Kurdish-led forces closed in on the small town of Baghouz where IS fighters and their relatives were hunkered down and met hundreds of famished and dishevelled people turning themselves in.
"The fighting is fierce," said Adnan Afrin, a spokesman for the Syrian Democratic Forces, the Kurdish-Arab outfit that has spearheaded the campaign against IS with backing from a US-led coalition.
The few hundred fighters of various nationalities holding out in their last bastion by the Iraqi border have launched bruising counter-attacks in recent days, Afrin said.
The jihadists are clinging to about one square kilometre in the town's built-up area, as well as to an adjacent camp, where a number of civilians are believed to be gathered.

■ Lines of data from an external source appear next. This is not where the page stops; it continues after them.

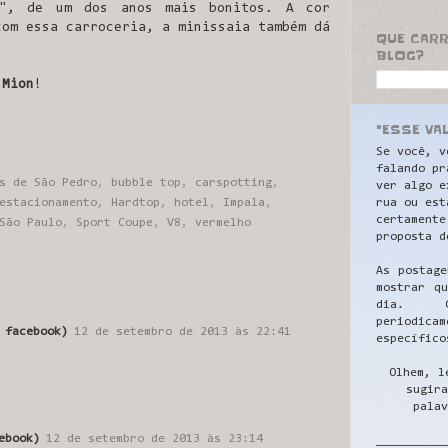
", de um dos anos mais bonitos. A cor
com essa carroceria, a minissaia também dá
QUE CAR
BLOG?
 Mion
!
.
"ESSE VA
Se você, v
falando pr
s de São Pedro
,
bubble top
,
carspotting
,
ver algo e
rua ou est
estacionamento
,
Hardtop
,
hotel
,
Impala
,
certamente
São Paulo
,
Sport Coupe
,
V8
,
vermelho
proposta d
As postage
mostrar q
dia. C
periodicam
 facebook)
12 de setembro de 2013 às 22:41
específico
Olhem, l
sugira
palav
ebook)
12 de setembro de 2013 às 23:14
__________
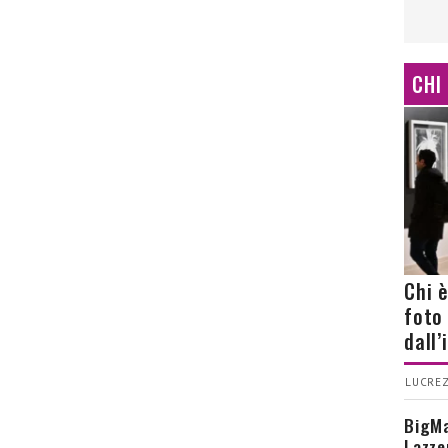
CHI
Chi 
foto
dall
LUCREZ
BigMa
Lazze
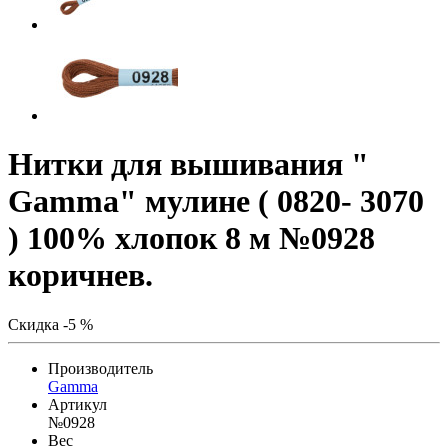
Нитки для вышивания "
Gamma" мулине ( 0820- 3070
) 100% хлопок 8 м №0928
коричнев.
Скидка -5 %
Производитель
Gamma
Артикул
№0928
Вес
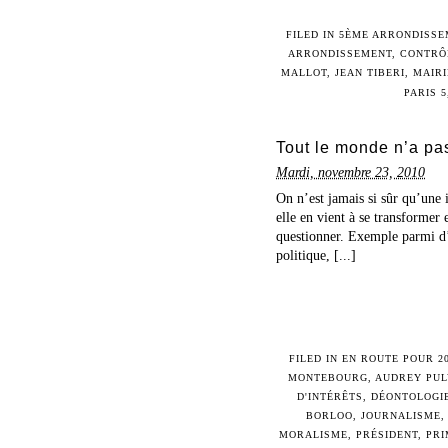
FILED IN
5ÈME ARRONDISSE
ARRONDISSEMENT
,
CONTRÔ
MALLOT
,
JEAN TIBERI
,
MAIRI
PARIS 5
Tout le monde n’a pa
Mardi, novembre 23, 2010
On n’est jamais si sûr qu’une
elle en vient à se transformer
questionner. Exemple parmi d’a
politique, [...]
FILED IN
EN ROUTE POUR 2
MONTEBOURG
,
AUDREY PU
D'INTÉRÊTS
,
DÉONTOLOGI
BORLOO
,
JOURNALISME
MORALISME
,
PRÉSIDENT
,
PRI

Afrin said it was impossible to provide accurate figures but he estimated the total number of fighters, men and women, at around 1,000.
The US-led coalition is carrying out air strikes on the area while its forces are also present on the ground, sifting through the displaced for wanted jihadists.
IS's elusive Iraqi-born supremo, Abu Bakr al-Baghdadi, is not believed to be among the last jihadist leaders holed up in Baghouz.
The "caliphate" Baghdadi proclaimed in mid-2014 once spanned territory the size of the United Kingdom and administered millions of people. It printed is own schoolbooks, produced oil, collected taxes and minted its own currency, in a brief but unprecedented experiment in jihadist statehood.
Successive offensives in Iraq and Syria have shattered the proto-state, which lost its key cities one after the other and has since late 2017 been confined to its traditional stronghold in the Euphrates River valley.
An official declaration of victory against IS is expected in the coming days, a move of mostly symbolic value that will go down as the death certificate of the "caliphate".
While surviving IS fighters on both sides of the border will no longer hold fixed positions, the jihadist organisation will remain a threat.
The United States is due to pull its troops out of Syria within weeks, creating a vacuum that risks allowing IS to rebuild and project new ambitions.
The Kurds are also afraid they will have to squander the autonomy they acquired and be left exposed to a military offensive by their archfoe Turkey.